Christopher Bickerton is University Lecturer in politics at POLIS and an Official Fellow at Queens’ College, Cambridge. He obtained his PhD from the University of Oxford in 2008 and since then has held teaching positions in Oxford, Amsterdam and Paris. He has published widely in academic journals and many international broadsheets. He is co-editor of the political economy blog, The Current Moment. His most recent book is The European Union: A Citizen's Guide (2016)

Research Interests

His research interests span the disciplines of international relations, comparative European politics and European studies. He is currently working on the topic of state transformation in post-1945 Europe, from a comparative historical perspective. He is also working on two collaborative projects. One investigates, theoretically and empirically, the relationship between populism and technocracy in contemporary political life. A second is on the nature of post-Maastricht European integration and its implications for our understanding of states, institutions and interests in the process of European integration

Dr Cahir OKaneDr Cahir O’Kane

Group leader of the O’Kane Group
Department of Genetics
University of Cambridge

Research interests

The O’Kane Group is  interested in signalling processes that regulate neuronal function – both their basic biology, and their relevance to neurodegenerative disease. Of particular interest are the membrane traffic events relevant to these processes, using Drosophila as a model.
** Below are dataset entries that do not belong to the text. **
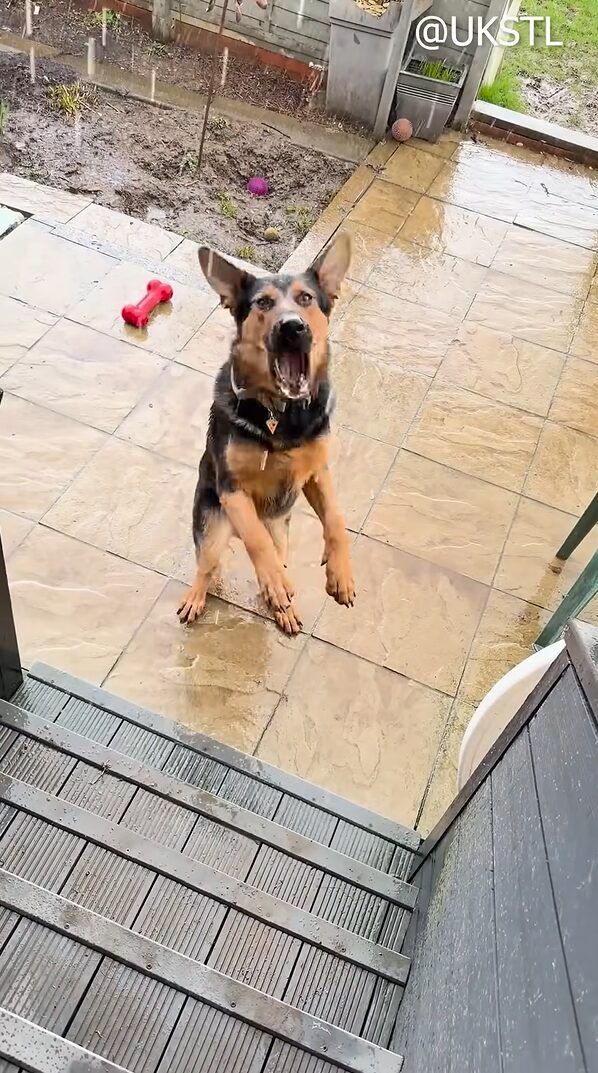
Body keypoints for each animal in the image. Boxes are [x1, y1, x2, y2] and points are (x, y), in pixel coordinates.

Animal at [177, 232, 355, 636]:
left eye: (306, 298)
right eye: (263, 303)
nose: (292, 327)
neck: (280, 414)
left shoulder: (316, 473)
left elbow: (336, 519)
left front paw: (340, 574)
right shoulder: (232, 490)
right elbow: (257, 542)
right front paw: (275, 582)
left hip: (281, 531)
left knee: (277, 553)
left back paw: (282, 606)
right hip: (213, 525)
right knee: (207, 566)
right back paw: (200, 597)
Examples of clinical conditions may include Amyotrophic Lateral Sclerosis; Dementia; Genetic disorders; Hereditary Spastic Paraplegia; Huntington’s disease; Multiple sclerosis; Parkinson’s disease; Spinocerebellar ataxia.
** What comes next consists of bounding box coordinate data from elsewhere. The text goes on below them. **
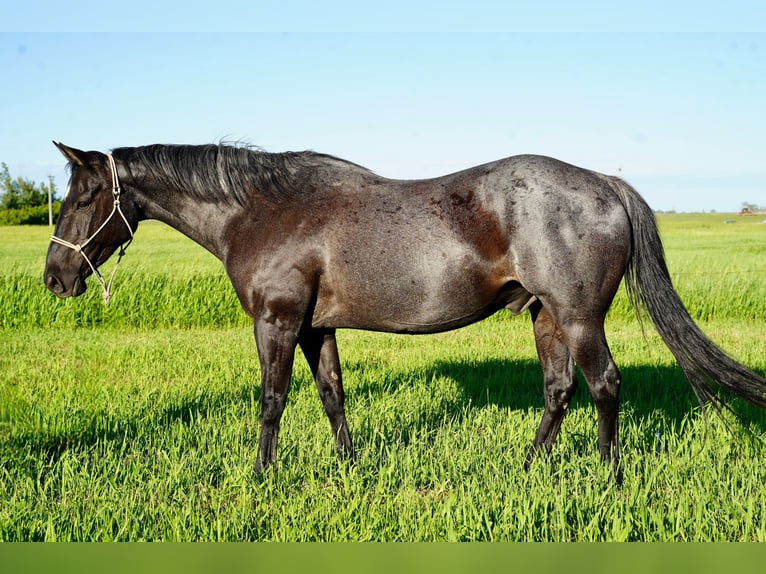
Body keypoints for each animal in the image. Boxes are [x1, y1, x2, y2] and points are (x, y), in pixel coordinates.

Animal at [43, 142, 766, 474]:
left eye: (84, 196)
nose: (54, 277)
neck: (263, 211)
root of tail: (605, 183)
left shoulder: (277, 322)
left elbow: (272, 400)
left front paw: (261, 474)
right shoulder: (316, 328)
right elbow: (332, 396)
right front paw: (348, 467)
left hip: (580, 317)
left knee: (604, 385)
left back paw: (608, 476)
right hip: (546, 316)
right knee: (559, 389)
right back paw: (530, 467)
Dr O’Kane’s group is international in its staff and student researchers. He is an ardent supporter of  inclusive EU programs such as ERASMUS, which allows students to gain experience in another EU country. EU funding is critical in collaborative research and Dr O’Kane has been vociferous with other scientists in raising the importance of this issue for the future of UK science.

Vicki Ford MEP for the East of England


Vicky Ford is Chairman of the European Parliament Internal Market and Consumer Affairs Committee, one of the most powerful economic committees of the Parliament. She was elected a Member of the European Parliament in 2009 and is the leading Conservative MEP for the East of England. She is a member of the Bureau of the European Conservative and Reformist Group and a member of the Parliament’s delegation for relations with China.